:: Task 1 ::
In the passage on IGF2BP1 methylation, what do the intrapair correlation rates at cg07075026 and cg20966754 indicate? Answer in one to three sentences.
:: Task 2 ::
Retype the passage on IGF2BP1 methylation from "Although median values" up to and including "4.4% methylation level reduction.".

Although median values of intrapair differences at either cg07075026 or cg20966754 were not particularly large, they were in the upper third of the distribution. Each of them showed moderate intrapair correlation rates (Spearman's rho = 0.809 and 0.762, respectively), indicating a role for unique environmental influences on their basis.
Associations were detected between IGF2BP1 methylation fraction and both BW (β = 83.3×10−3, p = 0.033) and WM (β = −4.4×10−3, p = 0.009) (see Table 3, Figure 2 and Figure 3). Thus, in this model, each BW kilogram increase correlated with approximately 8.33% rise in methylation fraction, whereas a 10-point upsurge in WM performance score would be associated to a 4.4% methylation level reduction.
The black line (“Whole BW”) was obtained from the first regression test (i.e., using raw BW from each of the 34 individuals), whereas blue and red lines (“Familial BW” and “Unique environment BW”) represent outcomes from the model evaluating familial and unique environmental factors.
The black line (“Whole WM”) was obtained from the first regression test (i.e., using raw WM from each of the 34 individuals), whereas blue and red lines (“Familial WM” and “Unique environment WM”) represent outcomes from the model evaluating familial and unique environmental factors.
Besides, analyses of familial and unique environmental influences indicated that the association between methylation and BW may be due to unique environmental influences on BW. Nonetheless, this result was statistically significant only at a trend level (βB = 89.4×10−3, p = 0.299; βW = 70.9×10−3, p = 0.085) (see Table 4 and Figure 2); hence, in this regression, every kilogram of intrapair advantage over the pair's mean BW value would be associated with a 7.09% increase in DNA methylation. The relationship between WM and IGF2BP1 methylation was mainly due to shared genetic and environmental factors, although unique environmental influences also showed a trend towards significance (βB = −9.8×10−3, p = 0.001; βW = −2.9×10−3, p = 0.086) (see Table 4 and Figure 3): 10-point rises in the pair's mean WM score (i.e., WM's familial component) would account for an approximate reduction of 9.8% in methylation, whereas a 10-point advantage over a duo's average WM value would correlate with a 2.9% methylation level reduction.
Discussion
The current work suggests a putative link between both fetal growth and adult WM, and peripheral blood DNA methylation signatures at a region in the IGF2BP1 gene, in agreement with previous literature [51], [52]. Besides, while the former reports separately detected associations between DNA methylation and either early development or WM, current results expand on the subject to indicate that, in the ongoing independent sample, relationships between IGF2BP1 DNA methylation and either BW or WM phenotypes are not confounded by each other. In view of the current working hypothesis, results aid to speculate that IGF2BP1 methylation levels may be determined by early environmental factors and that later compensatory brain mechanisms in healthy individuals could participate in raising cognitively normal profiles.
IGF2BP1 is a member of the highly conserved VICKZ (Vg1 RBP/Vera, IMP1-3, CRDBP, KOC, and ZBP1) family of RNA-binding proteins [53]. Remarkably, several functions within the central nervous system have previously been described for the IGF2BP1 and other members of VICKZ, suggesting their involvement in synaptic plasticity and hippocampal development. For instance, ZBP1 has been shown to interact with BDNF to regulate plasticity [54] and influence growth cone guidance [55], [56]. Besides, ZBP1 participates in prenatal hippocampal cell signaling and development and signaling [57], [58].

:: Collected data ::
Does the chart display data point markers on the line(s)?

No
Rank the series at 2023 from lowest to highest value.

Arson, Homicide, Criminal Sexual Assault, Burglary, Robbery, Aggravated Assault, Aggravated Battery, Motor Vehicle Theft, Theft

:: Solution 1 ::
Both sites showed moderate intrapair correlation rates, with Spearman's rho of 0.809 and 0.762. This indicates that unique environmental influences play a role in methylation at those sites.

:: Solution 2 ::
Although median values of intrapair differences at either cg07075026 or cg20966754 were not particularly large, they were in the upper third of the distribution. Each of them showed moderate intrapair correlation rates (Spearman's rho = 0.809 and 0.762, respectively), indicating a role for unique environmental influences on their basis.
Associations were detected between IGF2BP1 methylation fraction and both BW (β = 83.3×10−3, p = 0.033) and WM (β = −4.4×10−3, p = 0.009) (see Table 3, Figure 2 and Figure 3). Thus, in this model, each BW kilogram increase correlated with approximately 8.33% rise in methylation fraction, whereas a 10-point upsurge in WM performance score would be associated to a 4.4% methylation level reduction.